Gastroenterology. 2010 Oct;139(4):1230-7. doi: 10.1053/j.gastro.2010.06.015. Epub 2010 Jun 12.
BACKGROUND & AIMS: Estimates of complication rates following elective percutaneous liver biopsy vary and might not accurately reflect current practice. We studied mortality and complication rates, by indication, in patients after they underwent liver biopsies.
We performed a study using hospital episode statistics collected by the National Health Service in England from 1998 to 2005 of elective percutaneous liver biopsies; data were linked with those from the Office for National Statistics to determine mortality rates.

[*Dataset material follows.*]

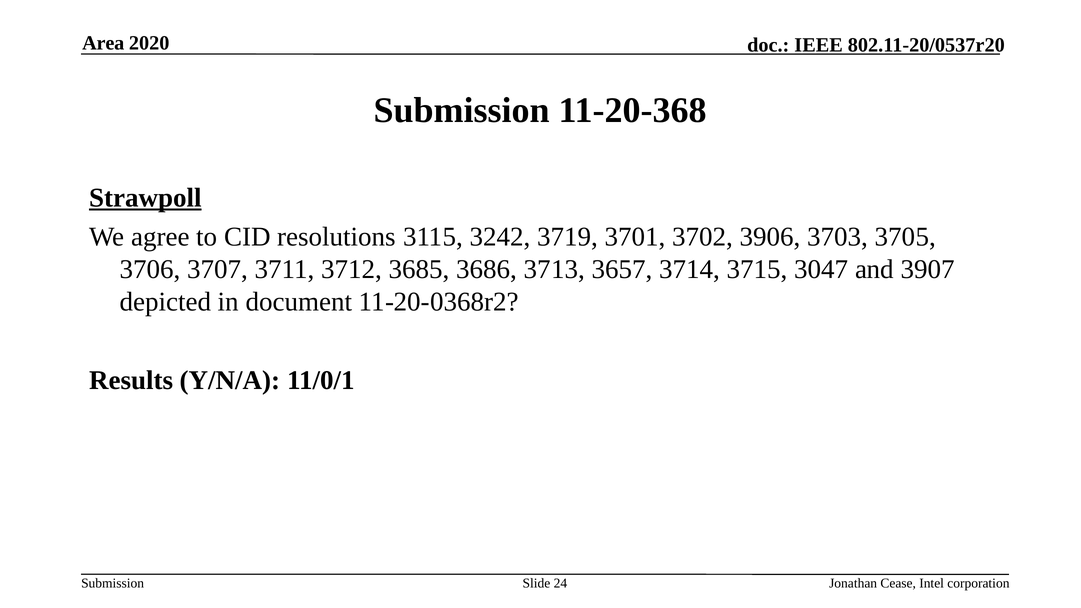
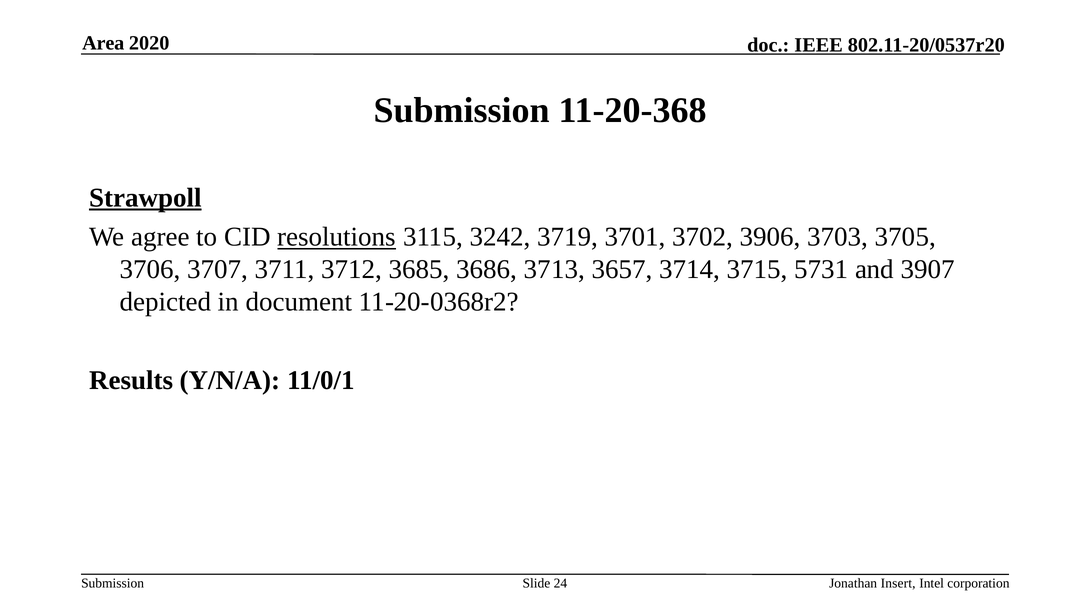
resolutions underline: none -> present
3047: 3047 -> 5731
Cease: Cease -> Insert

Using data from 61,187 people who underwent liver biopsies, all-cause mortality at 7 and 30 days after biopsy, 7-day mortality directly related to liver biopsy, and episodes of bleeding up to 7 days after biopsy were determined.
Overall all-cause mortality by 7 days after biopsy was 2 per 1000 biopsies (95% confidence interval, 1.8-2.5); this rate varied markedly by indication for biopsy, with rates as high as 12 per 1000 for patients investigated for cancer. Death within 7 days directly related to liver biopsy occurred, at most, every 1 in 10,000 biopsies in patients investigated for liver disease or abnormal liver function test results. Overall, 6 episodes of major bleeding occurred per 1000 biopsies.

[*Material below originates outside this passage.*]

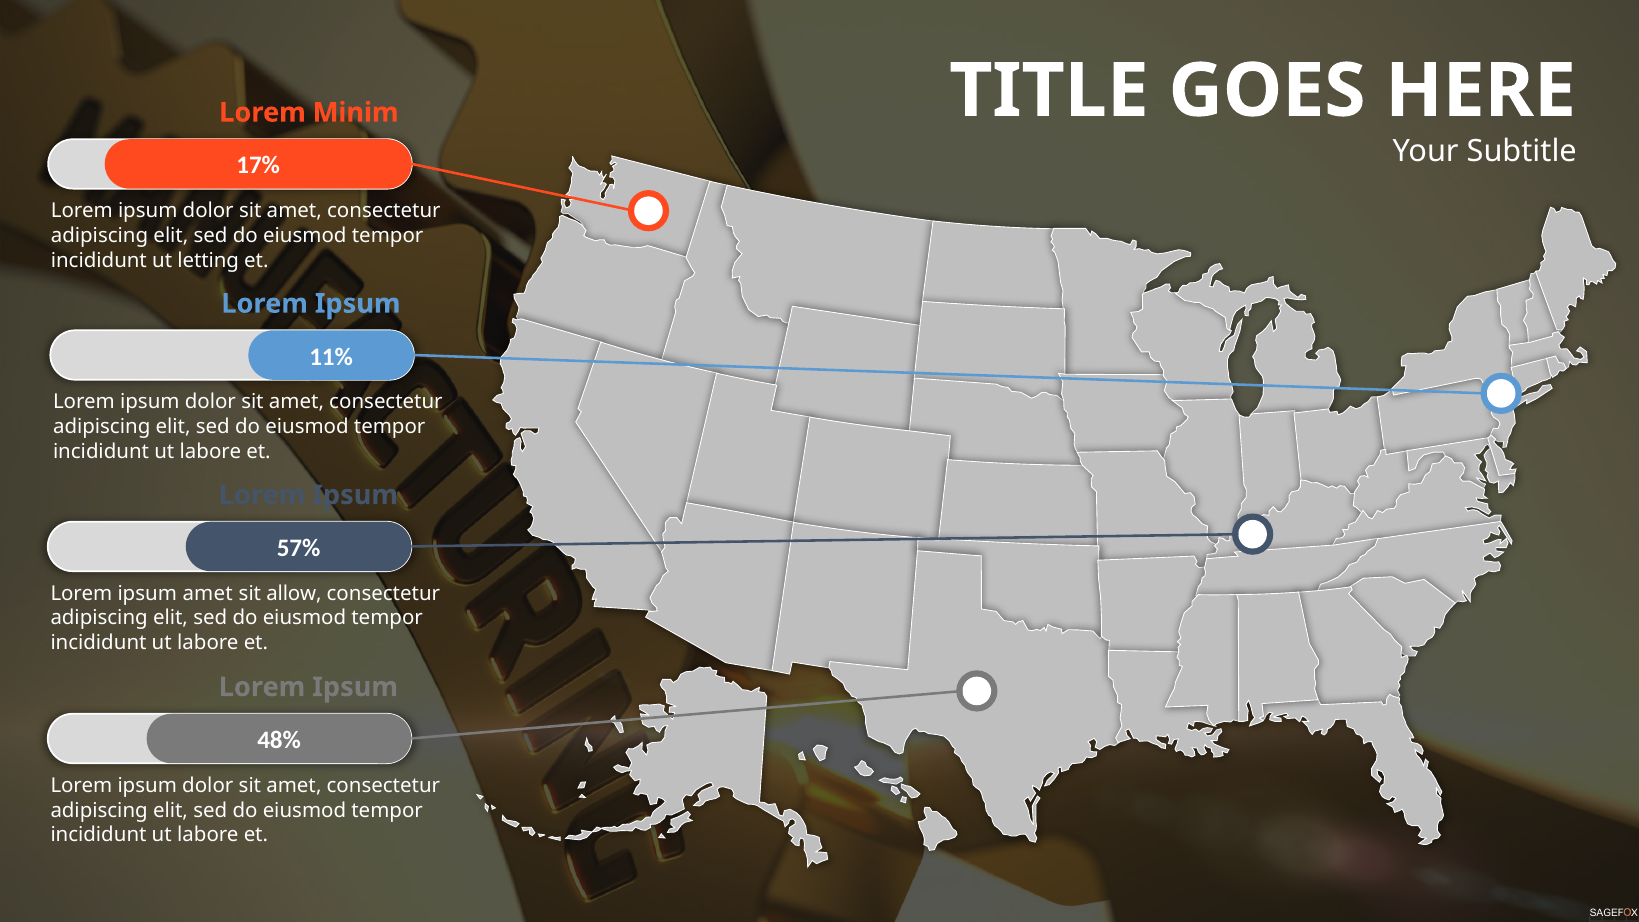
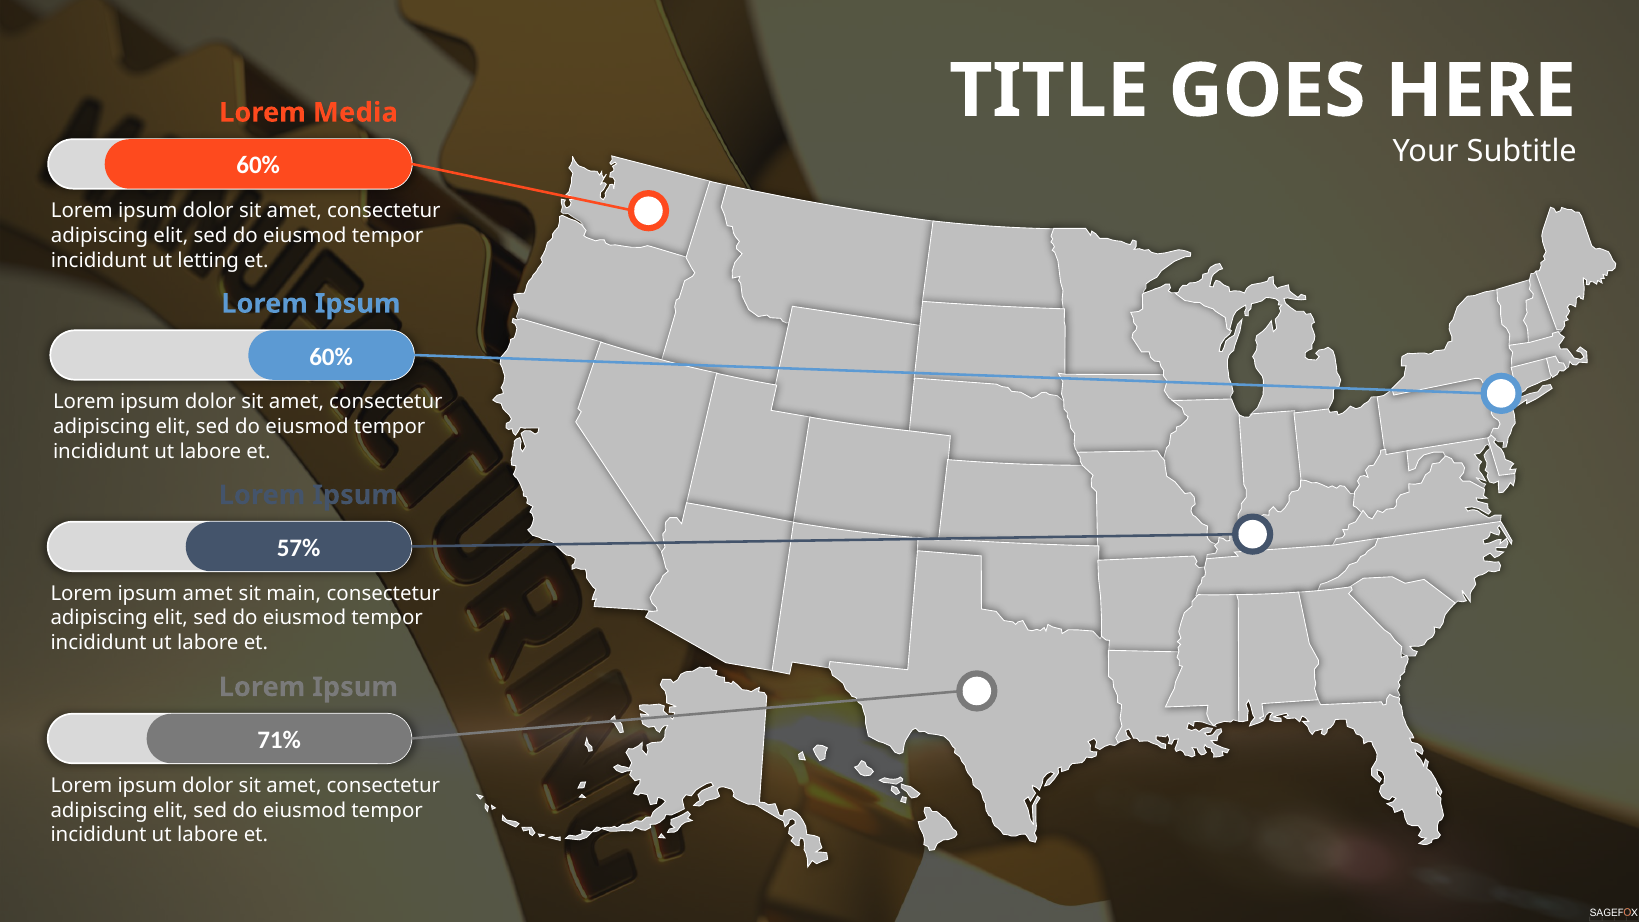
Minim: Minim -> Media
17% at (258, 166): 17% -> 60%
11% at (331, 357): 11% -> 60%
allow: allow -> main
48%: 48% -> 71%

All-cause mortality risk following elective percutaneous liver biopsy is approximately 0.2%, with a higher risk of major bleeding. Deaths directly related to liver biopsy occur approximately 1 in every 10,000 biopsies. This risk is substantially lower than that of previous reports, indicating that the safety of this procedure has improved.
择期经皮肝脏活检后并发症发生率的估计值各不相同,可能无法准确反映当前的实践情况。我们研究了因不同适应证接受肝脏活检的患者的死亡率和并发症发生率。
我们利用英格兰国民保健署(NHS)在 1998 年至 2005 年间收集的住院病例统计数据进行了一项研究,这些数据与国家统计局的数据相关联,以确定死亡率。通过对 61187 例接受肝脏活检的患者进行研究,确定了活检后 7 天和 30 天的全因死亡率、与肝脏活检直接相关的 7 天内死亡率以及活检后 7 天内的出血事件。
活检后 7 天内的全因死亡率为每 1000 例活检 2 例(95%置信区间,1.8-2.5);该比率因活检适应证而异,对癌症进行调查的患者的比率高达每 1000 例 12 例。在因肝脏疾病或异常肝功能检查结果而接受调查的患者中,与肝脏活检直接相关的 7 天内死亡最多每 10000 例发生 1 例。总体而言,每 1000 例活检发生 6 例严重出血事件。
择期经皮肝脏活检后的全因死亡率约为 0.2%,主要出血风险较高。与肝脏活检直接相关的死亡大约每 10000 例活检发生 1 例。与之前的报告相比,该风险显著降低,表明该程序的安全性已得到提高。